CT Département de santé publique

La carte des hospitalisations COVID-19 par comté montre une migration vers l'est et le nord, suivant à peu près les autoroutes interétatiques.

Les métaphores, les métriques et la modélisation de COVID-19

Les experts en santé publique parlent calmement d'une tempête qui approche, une se déplaçant d'ouest en est, comme la plupart des conditions météorologiques de la Nouvelle-Angleterre. N'oubliez pas votre parapluie. Le gouverneur et les dirigeants de l'hôpital utilisent un langage plus urgent, avertissant d'une vague, peut-être même d'un tsunami. Vous pouvez presque entendre le gémissement lointain des sirènes.

L'ancien chef de police en charge des services d'urgence dans le Connecticut utilise la langue vernaculaire du policier. James Rovella regarde le roman coronavirus remonter I-684 à I-84 à Danbury et I-95 à Stamford et Norwalk, et il pense à son expérience avec deux fléaux, drogues et armes moins novateurs. Il dit: « Tout ce qu'ils font, c'est suivre les autoroutes. »

Les métaphores de la pandémie de COVID-19 continuent d'évoluer, de même que les métriques et les modèles statistiques guidant la réponse du gouvernement.

La Maison Blanche a adopté mardi des modèles statistiques montrant que les États-Unis peuvent s'attendre à au moins 100000 décès dus au COVID-19 dans les mois à venir, prenant même en compte les mesures de distanciation sociale imposées par les gouverneurs et les maires et fortement recommandées par le président. Donald J. Trump ne parle plus d'un retour à la normale d'ici Pâques.

« Je veux que tous les Américains soient préparés pour les jours difficiles qui nous attendent », a déclaré Trump, qui a récemment prolongé de 30 jours la ligne directrice de son administration sur la distance sociale, exhortant à mettre fin à tous les voyages non essentiels et à tous les rassemblements, sauf les plus petits. Il a appelé 100 000 morts « un nombre minimum ».

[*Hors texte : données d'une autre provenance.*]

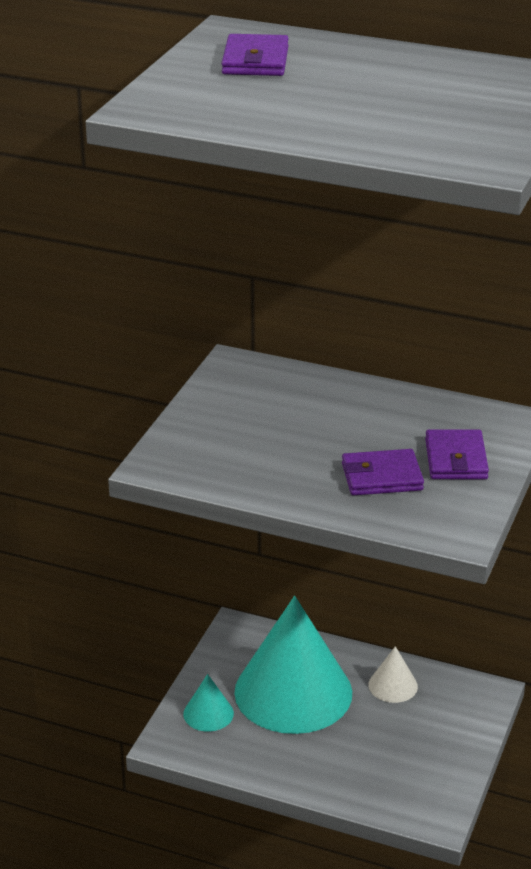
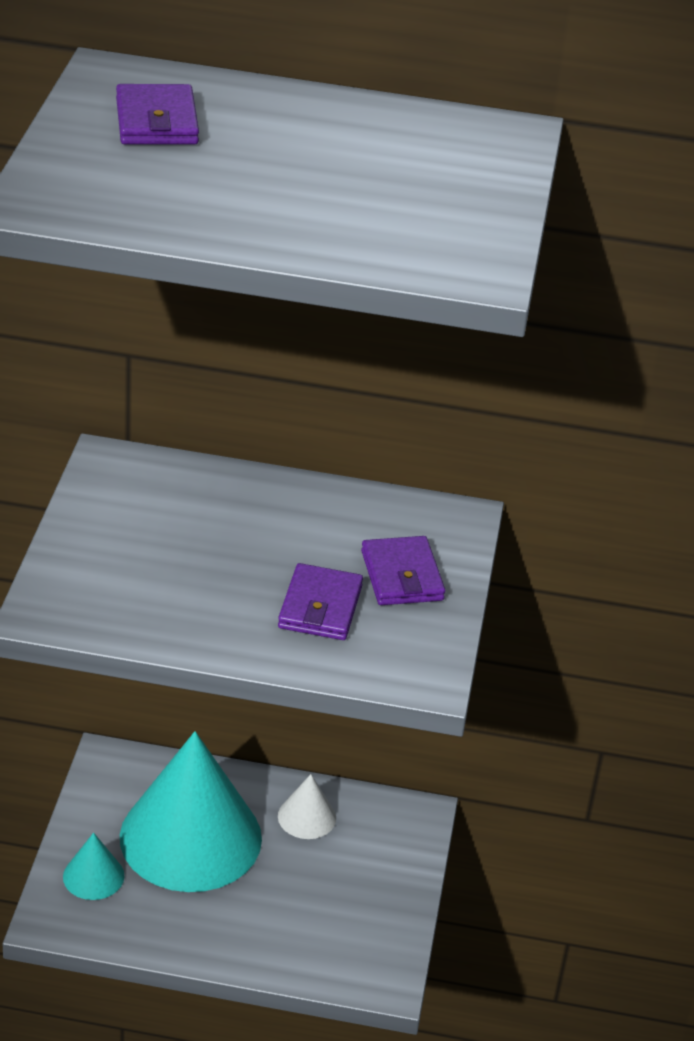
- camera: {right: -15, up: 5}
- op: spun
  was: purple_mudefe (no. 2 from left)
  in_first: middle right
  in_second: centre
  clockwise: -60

Un outil de prévision dynamique développé par l'Institute for Health Metrics and Evaluation de l'Université de Washington suggère que le nombre actuel de morts de 69 personnes dans le Connecticut pourrait être multiplié par six en avril, puis plafonner en mai, environ deux semaines derrière New York et un mois avant la États-Unis dans son ensemble. Les projections fluctuent à mesure que les États mettent à jour leurs données.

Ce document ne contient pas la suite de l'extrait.